I remember, as a child, when an Interstate highway replaced the winding two-lane that snaked through the countryside from Kansas City to St. Louis. I-70 was safer and faster. It was certainly more efficient for getting goods to market and people to see this vast country of ours.
There was a downside, though. Millions of small towns were left off the Interstate Highway map and off ramps became generic McDonalds, Subways, and BP's. Every stop was a “Groundhog Day” of the same views and the same stores.
Its way past due to rectify the downside of the Interstate Highway System—its lost towns, its boring repetition—and develop a system that would stimulate jobs and increase civic pride, recreational opportunity, and good health.
Enter the Interstate Bikeway System...
Existing railtrails would be linked by utilizing unused railroad beds/bridges and covering them with the fine gravel that packs to a hard surface. The new railtrails would be planned to run through economically depressed towns. With a matching grant, each town would plan, build, and maintain their section of the trail with a theme reflecting the unique history and culture of the area. Spurs from the trail to the town's commercial offerings could bring visitors and allow easy access for citizens.
The result would be a “patchwork quilt” of unique opportunity for recreational exploration, stimulation of local economies, and exercise.
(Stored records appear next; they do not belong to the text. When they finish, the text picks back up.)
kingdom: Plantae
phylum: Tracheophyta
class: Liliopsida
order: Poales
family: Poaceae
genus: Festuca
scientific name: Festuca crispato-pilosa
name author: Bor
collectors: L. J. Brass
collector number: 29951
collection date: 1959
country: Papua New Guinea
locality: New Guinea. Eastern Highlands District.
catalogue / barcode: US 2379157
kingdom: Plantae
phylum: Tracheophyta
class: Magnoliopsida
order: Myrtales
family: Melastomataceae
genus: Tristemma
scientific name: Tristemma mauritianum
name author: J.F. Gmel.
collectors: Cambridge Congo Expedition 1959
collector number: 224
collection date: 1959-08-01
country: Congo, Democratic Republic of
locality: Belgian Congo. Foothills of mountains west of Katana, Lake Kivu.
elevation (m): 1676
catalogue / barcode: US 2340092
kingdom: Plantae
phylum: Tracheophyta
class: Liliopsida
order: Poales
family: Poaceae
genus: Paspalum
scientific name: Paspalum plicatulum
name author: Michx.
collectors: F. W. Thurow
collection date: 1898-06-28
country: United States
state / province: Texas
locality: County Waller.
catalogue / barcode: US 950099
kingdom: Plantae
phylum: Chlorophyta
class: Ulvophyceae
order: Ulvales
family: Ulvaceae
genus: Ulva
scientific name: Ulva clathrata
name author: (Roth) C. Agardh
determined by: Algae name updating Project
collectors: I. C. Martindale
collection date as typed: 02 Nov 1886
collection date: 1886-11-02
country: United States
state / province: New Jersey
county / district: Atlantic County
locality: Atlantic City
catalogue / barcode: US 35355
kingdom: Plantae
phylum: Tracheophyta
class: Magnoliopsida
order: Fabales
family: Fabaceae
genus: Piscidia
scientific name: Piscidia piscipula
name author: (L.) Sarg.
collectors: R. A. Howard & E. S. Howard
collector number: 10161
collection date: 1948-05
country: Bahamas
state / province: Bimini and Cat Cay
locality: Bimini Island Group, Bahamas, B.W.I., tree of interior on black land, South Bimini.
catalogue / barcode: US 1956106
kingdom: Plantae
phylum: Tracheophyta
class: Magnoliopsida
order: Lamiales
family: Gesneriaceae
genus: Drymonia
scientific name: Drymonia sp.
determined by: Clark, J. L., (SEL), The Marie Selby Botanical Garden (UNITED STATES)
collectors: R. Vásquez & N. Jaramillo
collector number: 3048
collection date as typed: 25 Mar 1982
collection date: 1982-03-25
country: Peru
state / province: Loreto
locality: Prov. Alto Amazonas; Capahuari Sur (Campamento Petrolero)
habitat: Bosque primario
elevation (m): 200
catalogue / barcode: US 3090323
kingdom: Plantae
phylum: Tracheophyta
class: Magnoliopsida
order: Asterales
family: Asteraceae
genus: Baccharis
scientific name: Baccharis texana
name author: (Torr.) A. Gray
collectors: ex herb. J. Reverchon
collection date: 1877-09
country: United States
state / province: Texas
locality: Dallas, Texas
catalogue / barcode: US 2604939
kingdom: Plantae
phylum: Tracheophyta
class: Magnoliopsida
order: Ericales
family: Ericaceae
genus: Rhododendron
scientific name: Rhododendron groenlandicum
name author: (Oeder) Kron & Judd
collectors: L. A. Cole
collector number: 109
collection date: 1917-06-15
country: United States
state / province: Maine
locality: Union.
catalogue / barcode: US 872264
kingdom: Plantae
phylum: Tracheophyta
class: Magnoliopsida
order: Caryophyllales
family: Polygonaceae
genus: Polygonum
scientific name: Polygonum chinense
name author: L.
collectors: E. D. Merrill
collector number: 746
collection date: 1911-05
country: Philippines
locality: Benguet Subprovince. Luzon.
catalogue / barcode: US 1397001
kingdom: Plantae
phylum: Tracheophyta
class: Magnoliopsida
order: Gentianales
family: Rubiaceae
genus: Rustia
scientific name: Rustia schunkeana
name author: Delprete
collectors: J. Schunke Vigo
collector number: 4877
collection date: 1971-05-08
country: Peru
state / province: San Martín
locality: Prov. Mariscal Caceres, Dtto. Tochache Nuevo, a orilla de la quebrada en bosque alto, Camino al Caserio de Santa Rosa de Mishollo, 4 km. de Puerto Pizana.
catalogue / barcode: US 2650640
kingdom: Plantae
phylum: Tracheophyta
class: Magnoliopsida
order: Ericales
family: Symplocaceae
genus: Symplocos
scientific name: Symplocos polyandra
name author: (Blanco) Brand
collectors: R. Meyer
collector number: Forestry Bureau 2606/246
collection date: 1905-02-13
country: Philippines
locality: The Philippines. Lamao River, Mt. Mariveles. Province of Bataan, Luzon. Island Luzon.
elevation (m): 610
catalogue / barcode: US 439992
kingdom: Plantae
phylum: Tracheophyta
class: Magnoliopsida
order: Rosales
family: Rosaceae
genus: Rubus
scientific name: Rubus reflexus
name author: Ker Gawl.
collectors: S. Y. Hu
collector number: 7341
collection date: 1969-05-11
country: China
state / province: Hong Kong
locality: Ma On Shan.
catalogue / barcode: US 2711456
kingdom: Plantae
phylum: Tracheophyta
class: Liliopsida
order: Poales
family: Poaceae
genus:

In Congressional District 2, linking the existing bike trails of Hamilton County with a bikeway system that winds through Clermont, Brown, Highland, Adams, Scioto, Pike, and Ross counties could create a recreation destination for RVers repositioning from the North to Florida in the Spring and Fall, summer visitors from other states, and year-round visitors from Cincinnati and Columbus.
The cost of the matching grants would be small compared to the benefits to the towns of the southern Ohio Appalachian region. Maximum taxpayer value!